The valley at Redbridge is naturally narrow. This, coupled with obstruction to water flow and loss of floodplain due to man-made structures, including old landfill, and severe pinchpoints on watercourses, leads to water being held back in the floodplain. This can affect all settlements in the west Oxford floodplain upstream, including Oxford itself.

In late 2006/early 2007, a serious pinchpoint on Hinksey Stream, at Towle’s Mill, Redbridge, was removed by the Environment Agency. In the summer of 2008 they cleared the watercourses of vegetation and carried out desilting at Redbridge. There remained however three principal pinchpoints (map) restricting water at Redbridge at the southern end of the western  floodplain. OFA highlighted these to the Environment Agency and Network Rail and have worked with them to come up with solutions.

redbridge pinchpoints map











Our campaigning, and the work of our partners, has brought results:

Point 1 on the map is a large (60 ft) culvert, known as Munday’s underbridge, under the railway, and the channel known as Hinksey Drain leading to it. There is obstruction to flow here from: channel restriction due to poor maintenance and plant growth; a wall built across the channel; a 90 cm road drain pipe jutting into the channel; soil and plant growth filling in half the culvert; severe silting under the culvert; narrowing of the channel beyond, before it connects to Hinksey Stream, due to lack of maintenance.

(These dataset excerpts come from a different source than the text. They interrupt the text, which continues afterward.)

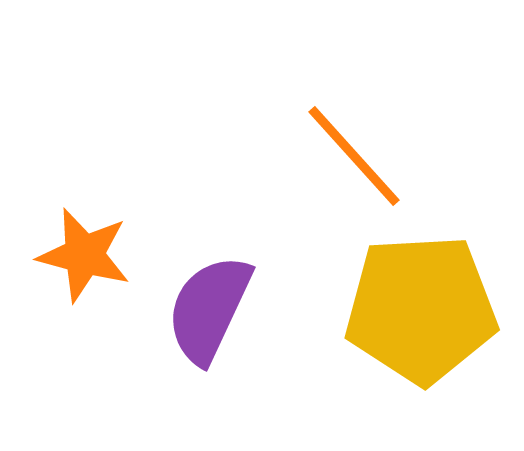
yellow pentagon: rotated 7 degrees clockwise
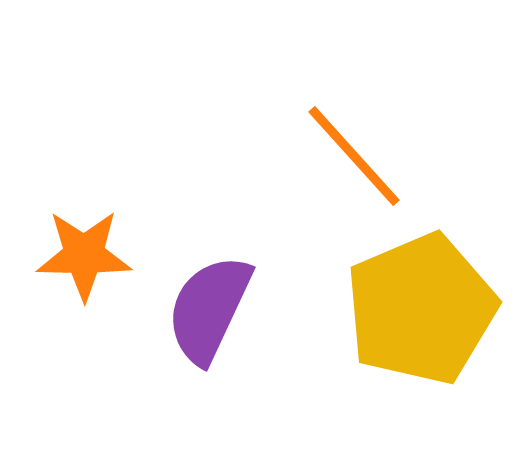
orange star: rotated 14 degrees counterclockwise
yellow pentagon: rotated 20 degrees counterclockwise
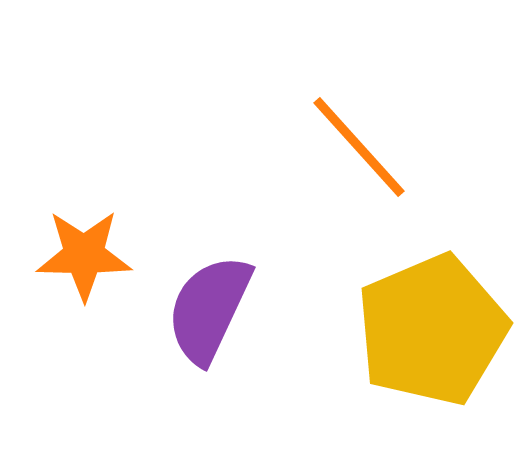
orange line: moved 5 px right, 9 px up
yellow pentagon: moved 11 px right, 21 px down
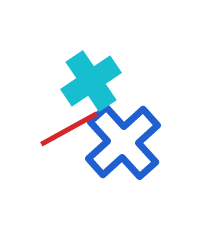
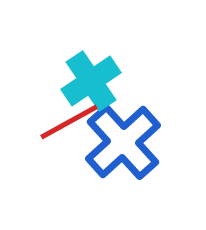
red line: moved 7 px up
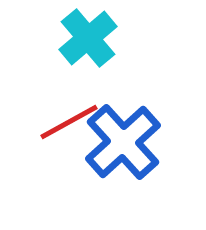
cyan cross: moved 3 px left, 43 px up; rotated 6 degrees counterclockwise
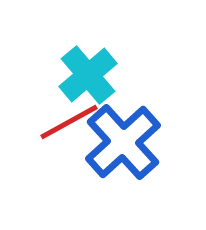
cyan cross: moved 37 px down
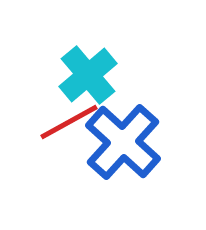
blue cross: rotated 6 degrees counterclockwise
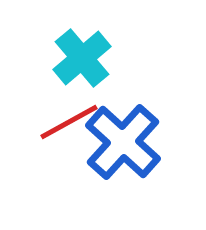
cyan cross: moved 6 px left, 17 px up
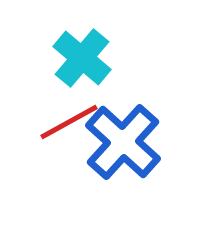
cyan cross: rotated 10 degrees counterclockwise
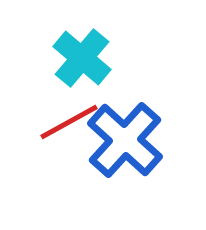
blue cross: moved 2 px right, 2 px up
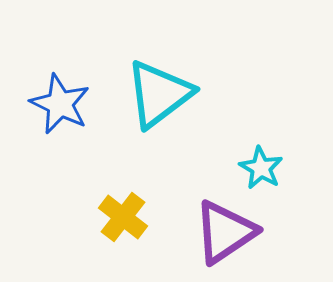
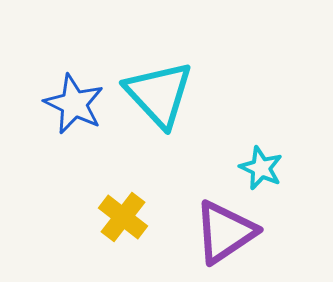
cyan triangle: rotated 36 degrees counterclockwise
blue star: moved 14 px right
cyan star: rotated 6 degrees counterclockwise
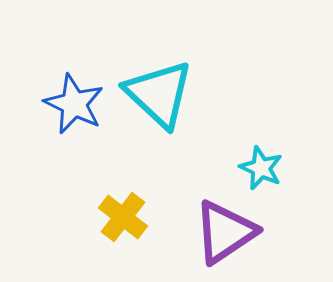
cyan triangle: rotated 4 degrees counterclockwise
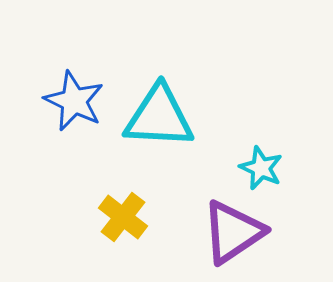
cyan triangle: moved 23 px down; rotated 40 degrees counterclockwise
blue star: moved 3 px up
purple triangle: moved 8 px right
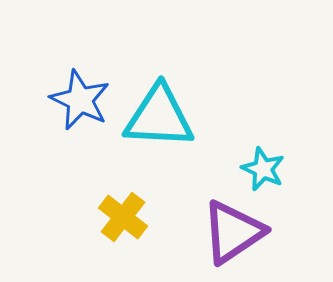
blue star: moved 6 px right, 1 px up
cyan star: moved 2 px right, 1 px down
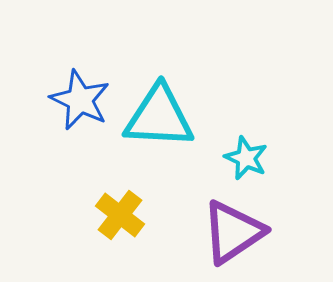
cyan star: moved 17 px left, 11 px up
yellow cross: moved 3 px left, 2 px up
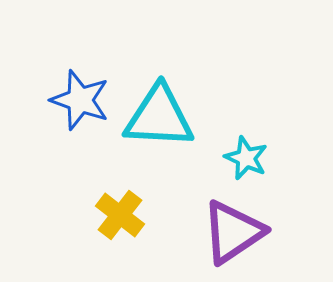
blue star: rotated 6 degrees counterclockwise
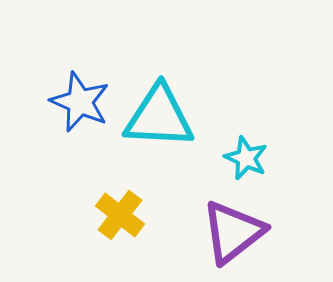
blue star: moved 2 px down; rotated 4 degrees clockwise
purple triangle: rotated 4 degrees counterclockwise
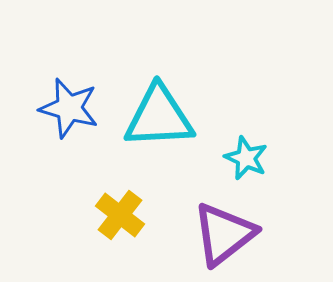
blue star: moved 11 px left, 6 px down; rotated 8 degrees counterclockwise
cyan triangle: rotated 6 degrees counterclockwise
purple triangle: moved 9 px left, 2 px down
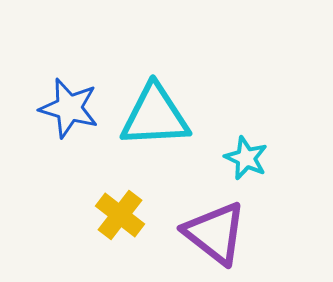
cyan triangle: moved 4 px left, 1 px up
purple triangle: moved 9 px left, 1 px up; rotated 44 degrees counterclockwise
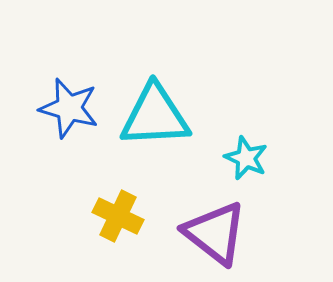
yellow cross: moved 2 px left, 1 px down; rotated 12 degrees counterclockwise
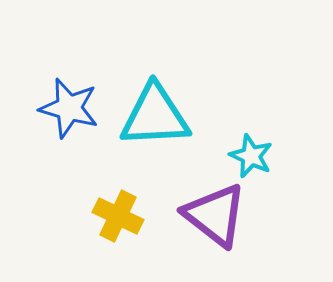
cyan star: moved 5 px right, 2 px up
purple triangle: moved 18 px up
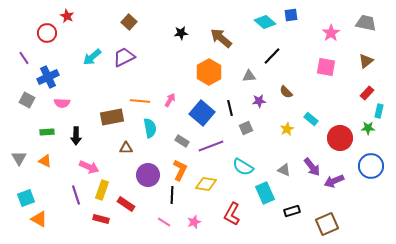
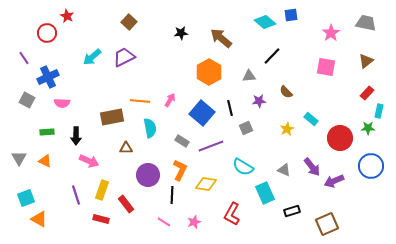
pink arrow at (89, 167): moved 6 px up
red rectangle at (126, 204): rotated 18 degrees clockwise
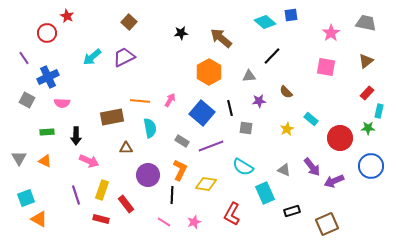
gray square at (246, 128): rotated 32 degrees clockwise
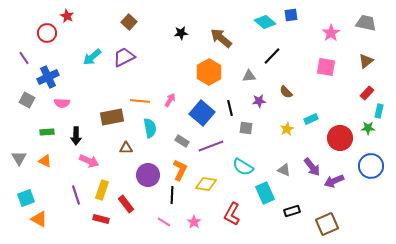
cyan rectangle at (311, 119): rotated 64 degrees counterclockwise
pink star at (194, 222): rotated 16 degrees counterclockwise
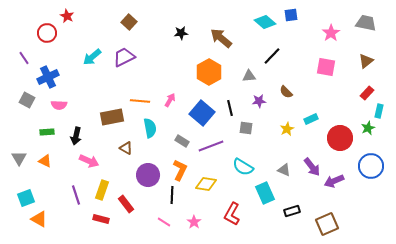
pink semicircle at (62, 103): moved 3 px left, 2 px down
green star at (368, 128): rotated 24 degrees counterclockwise
black arrow at (76, 136): rotated 12 degrees clockwise
brown triangle at (126, 148): rotated 32 degrees clockwise
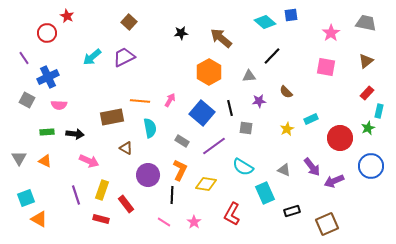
black arrow at (76, 136): moved 1 px left, 2 px up; rotated 96 degrees counterclockwise
purple line at (211, 146): moved 3 px right; rotated 15 degrees counterclockwise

The Environment Agency carried out improvement works here in April 2009.

Further extensive work, sorting out the remaining* problems, was done in 2013 as a multi-partner project. *Though, as at December 2014, making a properly profiled channel under the bridge has still not been achieved.

Point 2 is a redundant level crossing bridge, which restricts flow.
Network Rail removed the bridge in January 2010.

Point 3 is a roadway that allows access to the railway track and sidings where gravel is stored in bulk. The road is raised above the floodplain but the culverts provided beneath the road are totally inadequate for the volume of water present during flood conditions, so it acts as a dam.
Large flood culverts were installed by the EA in November 2009.